◆ **QUOTED PASSAGE**

+===+

Cable valuations got another shot in the arm with Atlantic Broadband’s recent $200 million purchase of MetroCast Connecticut, a deal that in some respects reflects the widening gap between public and private-market valuations for cable companies.
That could mean the consolidators expected to roll up the remaining U.S. cable operators in the wake of Charter Communications’s pending $78.7 billion acquisition of Time Warner Cable could end up paying a stiff price for their quarry.
Atlantic Broadband is owned by Canadian cable operator Cogeco, which bought the Quincy, Mass.-based cable company in 2012 for about $1.4 billion, or about 8 times forward- looking cash flow. The MetroCast Connecticut deal is valued at about 7.9 times cash flow after taxes, or about 9.5 times before taxes and other synergies are considered.

+===+

◆ **WHAT YOU ARE ASKED TO DO**
Retype the passage on cable company valuations from "That could mean" to "for their quarry.", inclusive. The items that come next have no connection to the passage on cable company valuations.

+===+

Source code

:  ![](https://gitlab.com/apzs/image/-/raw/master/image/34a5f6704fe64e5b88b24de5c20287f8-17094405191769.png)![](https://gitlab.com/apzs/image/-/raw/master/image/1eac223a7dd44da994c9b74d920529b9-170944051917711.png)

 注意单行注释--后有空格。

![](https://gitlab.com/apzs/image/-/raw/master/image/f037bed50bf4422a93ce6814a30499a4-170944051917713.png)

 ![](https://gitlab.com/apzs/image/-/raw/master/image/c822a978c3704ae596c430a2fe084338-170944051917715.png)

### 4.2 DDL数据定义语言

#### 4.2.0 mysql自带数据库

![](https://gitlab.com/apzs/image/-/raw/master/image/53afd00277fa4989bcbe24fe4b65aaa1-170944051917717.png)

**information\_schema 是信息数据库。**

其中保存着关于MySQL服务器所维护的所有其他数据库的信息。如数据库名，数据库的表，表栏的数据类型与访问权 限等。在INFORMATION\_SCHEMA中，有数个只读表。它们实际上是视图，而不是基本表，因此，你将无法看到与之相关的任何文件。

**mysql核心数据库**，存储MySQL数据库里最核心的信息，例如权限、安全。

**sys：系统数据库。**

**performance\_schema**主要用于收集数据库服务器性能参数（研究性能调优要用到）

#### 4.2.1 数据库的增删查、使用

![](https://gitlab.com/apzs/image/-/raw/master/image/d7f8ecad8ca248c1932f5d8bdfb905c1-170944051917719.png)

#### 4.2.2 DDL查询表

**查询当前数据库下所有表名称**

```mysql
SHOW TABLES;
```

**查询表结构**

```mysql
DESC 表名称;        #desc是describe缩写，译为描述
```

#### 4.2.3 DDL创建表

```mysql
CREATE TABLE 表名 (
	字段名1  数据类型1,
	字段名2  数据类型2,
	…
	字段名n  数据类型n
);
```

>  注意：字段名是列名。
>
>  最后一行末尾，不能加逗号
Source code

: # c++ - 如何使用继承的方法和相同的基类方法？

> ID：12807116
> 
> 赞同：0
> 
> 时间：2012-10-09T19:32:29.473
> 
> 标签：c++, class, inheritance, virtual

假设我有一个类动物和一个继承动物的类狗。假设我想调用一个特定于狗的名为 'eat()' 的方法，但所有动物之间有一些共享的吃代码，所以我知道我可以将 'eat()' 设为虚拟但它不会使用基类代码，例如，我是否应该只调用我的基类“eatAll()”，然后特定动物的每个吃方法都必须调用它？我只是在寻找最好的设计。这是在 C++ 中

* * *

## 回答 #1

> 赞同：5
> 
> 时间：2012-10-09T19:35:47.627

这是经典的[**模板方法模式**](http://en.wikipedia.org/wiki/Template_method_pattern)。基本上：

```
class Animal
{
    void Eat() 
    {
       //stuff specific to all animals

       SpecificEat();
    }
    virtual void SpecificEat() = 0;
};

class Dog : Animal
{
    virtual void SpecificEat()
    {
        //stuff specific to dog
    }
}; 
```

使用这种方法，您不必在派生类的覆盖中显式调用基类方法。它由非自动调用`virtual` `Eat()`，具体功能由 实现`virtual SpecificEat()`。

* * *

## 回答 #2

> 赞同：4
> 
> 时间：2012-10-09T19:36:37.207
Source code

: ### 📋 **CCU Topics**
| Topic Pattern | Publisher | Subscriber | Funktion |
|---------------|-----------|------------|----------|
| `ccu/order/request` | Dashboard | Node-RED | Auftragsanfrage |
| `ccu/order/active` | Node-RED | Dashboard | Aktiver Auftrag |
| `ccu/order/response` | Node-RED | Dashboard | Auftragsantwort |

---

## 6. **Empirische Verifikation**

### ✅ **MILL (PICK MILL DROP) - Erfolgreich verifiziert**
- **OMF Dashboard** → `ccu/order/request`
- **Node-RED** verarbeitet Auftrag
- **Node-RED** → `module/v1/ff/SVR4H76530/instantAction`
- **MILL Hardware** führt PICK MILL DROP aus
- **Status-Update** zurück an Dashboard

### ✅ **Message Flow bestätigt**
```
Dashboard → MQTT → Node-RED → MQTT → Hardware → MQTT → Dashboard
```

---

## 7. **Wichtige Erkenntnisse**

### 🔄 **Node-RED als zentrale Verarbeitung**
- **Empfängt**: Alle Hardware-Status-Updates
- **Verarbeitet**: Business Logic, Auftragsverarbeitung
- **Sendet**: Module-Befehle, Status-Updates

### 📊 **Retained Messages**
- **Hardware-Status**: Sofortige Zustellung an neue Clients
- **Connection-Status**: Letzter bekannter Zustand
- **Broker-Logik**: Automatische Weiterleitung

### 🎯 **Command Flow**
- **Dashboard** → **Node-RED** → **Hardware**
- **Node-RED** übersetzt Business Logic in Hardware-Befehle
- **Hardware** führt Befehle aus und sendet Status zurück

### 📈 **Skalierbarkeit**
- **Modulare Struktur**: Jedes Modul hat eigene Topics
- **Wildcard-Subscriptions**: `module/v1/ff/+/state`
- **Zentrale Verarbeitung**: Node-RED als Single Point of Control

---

+===+

◆ **FINISHED EXERCISE**
That could mean the consolidators expected to roll up the remaining U.S. cable operators in the wake of Charter Communications’s pending $78.7 billion acquisition of Time Warner Cable could end up paying a stiff price for their quarry.